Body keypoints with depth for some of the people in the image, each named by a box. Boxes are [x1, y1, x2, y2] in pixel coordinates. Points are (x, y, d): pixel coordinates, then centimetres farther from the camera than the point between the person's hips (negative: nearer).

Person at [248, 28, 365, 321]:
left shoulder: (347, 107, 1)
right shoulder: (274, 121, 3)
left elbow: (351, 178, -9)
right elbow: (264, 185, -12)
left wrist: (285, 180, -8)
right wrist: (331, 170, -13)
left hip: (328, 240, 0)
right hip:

ABOUT THIS TASK: Reproduce, character for character, the stretch of rows from the one containing "right elbow: (264, 185, -12)" through the final row.

RESPONSE AREA:
right elbow: (264, 185, -12)
left wrist: (285, 180, -8)
right wrist: (331, 170, -13)
left hip: (328, 240, 0)
right hip:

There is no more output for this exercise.